Bisnis.com, JAKARTA -- Menjadikan cokelat sebagai bagian dari gaya hidup orang Indonesia menjadi kata kunci utama untuk pendukung pertumbuhan industri cokelat dalam negeri.
Founder dan CEO Krakakoa Sabrina Mustopo berbagi bahwa peluang usaha berbahan dasar cokelat untuk tumbuh masih sangat besar.
Ada banyak untapped market atau pasar yang belum tersentuh oleh produk cokelat meskipun kita sering melihat berbagai varian menu cokelat pada makanan ringan atau minuman.
"Orang-orang mungkin banyak yang suka cokelat tapi masih sebatas dalam bentuk minuman atau makanan ringan. Bukan chocolate bar," ungkapnya kepada Bisnis beberapa waktu lalu.
Peluang ini diterapkan pada strategi pemasaran Krakakoa yang memperkenalkan cokelat dengan konsep pasangan (pairing), seperti wine dengan keju.
Pasangan cokelat dan kopi menurut Sabrina akan menjadi sangat menarik apalagi jika menggunakan bahan-bahan berkarakteristik khusus (specialty) yang dapat menciptakan profil rasa baru.
Baca Juga
Krakakoa juga menjalin kerjasama dengan perusahaan atau komunitas kopi untuk memperkenalkan cokelat kepada orang-orang yang sudah biasa menikmati specialty coffee.
Untuk mencapai pasar yang lebih luas, UMKM cokelat Indonesia memerlukan tidak hanya bahan baku dan produk berkualitas.
Krakakoa sendiri fokus pada produksi cokelat dengan biji kakao berkualitas tinggi yang secara khusus ditanam secara organik dan melalui proses fermentasi, tahapan yang belum banyak diaplikasikan oleh petani kakao Indonesia.

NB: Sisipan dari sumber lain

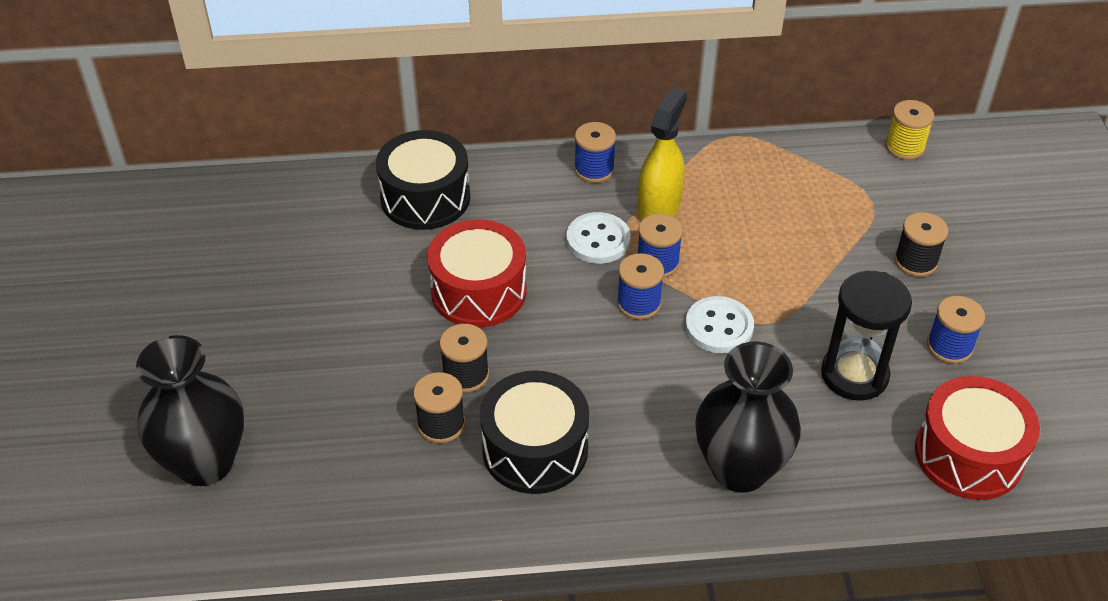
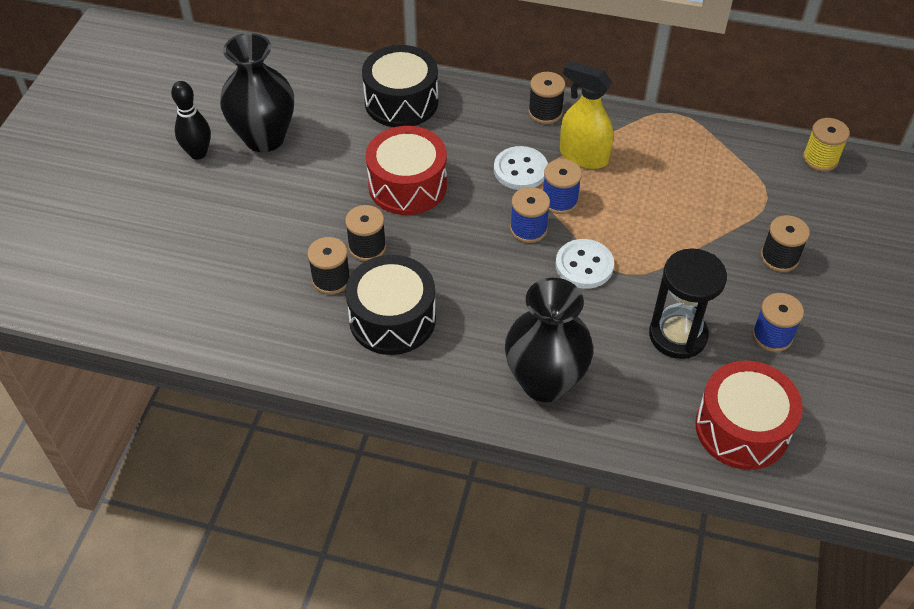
camera: 20 degrees right, 5 degrees up
(205, 463) = (150, 258): black vase -> black vase (264, 138)
(206, 320) = (198, 153): none -> black bowling pin
(594, 169) = (545, 112): blue spool -> black spool
(659, 207) = (583, 156): yellow spray bottle -> yellow spray bottle turned 105 degrees counterclockwise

Bagi Sabrina, produk cokelat Krakakoa menjadi istimewa bukan hanya karena menggunakan biji kakao terbaik namun lebih kepada upaya bertahun-tahun untuk mendorong hasil pertanian kakao agar naik kelas dan layak berkompetisi di pasar yang lebih besar.
Upaya yang sama juga dilakukan oleh Yayasan Kalimajari, pendamping program Kakao Lestari di Kabupaten Jembrana, Bali.
Pemberdayaan petani dan UMKM kakao di Jembrana dilakukan dengan mendukung penjualan hasil panen kakao petani setempat kepada pembeli, domestik maupun internasional.
Sejak 2015 hingga 2019, para petani kakao di Desa Jembrana sudah memproduksi sekitar 81,6 ton biji kakao fermentasi yang sebagian besar dikirimkan ke negara-negara di Eropa seperti Prancis, Belgia, Jepang dan Australia.
"Tahun 2020 produksi kakao fermentasi meningkat, total 48 ton dari 42 ton pada 2019. Mungkin ini juga berkat dari pandemi," ujar Direktur Yayasan Kalimajari I Gusti Agung Widiastuti, yang merupakan pendamping program Kakao Lestari di Kabupaten Jembrana.
Banyak pembeli asing yang tertarik dengan karakteristik biji kakao Jembrana yang lebih kuat dari hasil produksi di kawasan lain yang tidak melalui proses fermentasi.
Desa Jembrana juga merupakan satu-satunya komunitas produsen biji kakao terbesar di Indonesia yang melakukan proses fermentasi sebelum biji diproses ke tahap selanjutnya hingga menjadi cacahan atau nibs.
Pandemi tahun lalu sempat memukul keberlangsungan pemesanan dan penjualan biji kakao Jembrana. Namun komunitas ini berhasil bangkit lagi berkat dukungan konsumen loyalnya yang datang dari Eropa dan Amerika.